Le vingt et unième cours de Jacques Bouveresse au Collège de France de l'année universitaire 2008-2009 pose un problème épineux : que faire à l’égard de doctrines philosophiques dont on est convaincu qu’elles sont fausses ?  Pour y répondre, il se réfère à Quine. Quine, dit Bouveresse, n’a aucun doute sur le fait que la philosophie doit être considérée comme ayant pour objectif la recherche de la vérité, au sens usuel du mot « vérité » ce qui la rapproche de l'esprit scientifique. Cela soulève évidemment la question de savoir de quelle façon on doit se comporter à l’égard de thèses et de doctrines philosophiques dont on est convaincu, comme cela arrive tout de même assez souvent, qu’elles sont fausses et même absurdes. Sur ce genre de question, Quine se montre finalement modéré :

" Il faudrait une représentation équilibrée des philosophies rivales, insiste-t-on. Certes, si l’on retient uniquement l’histoire et la sociologie de la philosophie ; ou l’histoire et la sociologie de la religion. Mais pour qui s’adonne à la philosophie dans un esprit scientifique, comme à une quête de la vérité, pratiquer la tolérance envers une philosophie mal pensante serait aussi absurde que pour un astrophysicien tolérer l’astrologie, et aussi immoral que pour un fondamentaliste fanatique tolérer la doctrine unitarienne" (W.V.O. Quine, Quiddités. Dictionnaire philosophique par intermittence).

 

Mais, justement, la philosophie ne semble réellement comparable ni à la science ni à la religion, poursuit Bouveresse. Il peut exister, parfois, entre une doctrine philosophique et une autre des différences radicales au point qu'elles qui semblent comparables à celles qui existent entre l’astrophysique et l’astrologie, exlique Bouveresse. Cependant le philosophe qui estime être dans la position de l’astrophysicien, ne dispose pas, il s’en faut de beaucoup, de preuves empiriques comparables aux siens pour affronter son adversaire avec l’espoir de le réduire au silence – pour ne rien dire du fait que l’astrophysicien qui accepte la confrontation avec l’astrologue, en ayant à sa disposition de meilleures armes que celles du philosophe, n’a lui-même que peu de chances de convaincre son interlocuteur.

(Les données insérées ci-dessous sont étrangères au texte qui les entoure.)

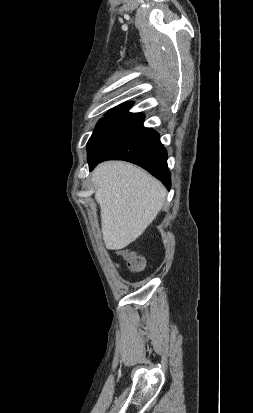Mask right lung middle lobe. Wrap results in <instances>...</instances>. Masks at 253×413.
Wrapping results in <instances>:
<instances>
[{
  "label": "right lung middle lobe",
  "instance_id": "dd1d6c3e",
  "mask_svg": "<svg viewBox=\"0 0 253 413\" xmlns=\"http://www.w3.org/2000/svg\"><path fill=\"white\" fill-rule=\"evenodd\" d=\"M144 117L106 115L87 143L88 161H96L143 127Z\"/></svg>",
  "mask_w": 253,
  "mask_h": 413
}]
</instances>
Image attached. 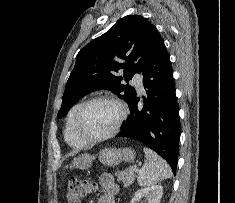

Nous voilà perplexe ! Sommes nous acculé à un relativisme philosophique ? Tout savoir philosophique serait-il impossible à démontrer ? Une philosophie cherche l’équilibre entre des considérations multiples, plus ou moins conciliables, afin de trouver une cohérence adaptée à la complexité de la réalité. La philosophie aborde des problèmes complexe à enjeux multiples et de ce fait les démonstrations sont difficiles. Cependant, certaines philosophies sont rationnelles; argumentées, appuyées sur des savoirs empiriques réputés vrais et par là acquierrent une crédibilité.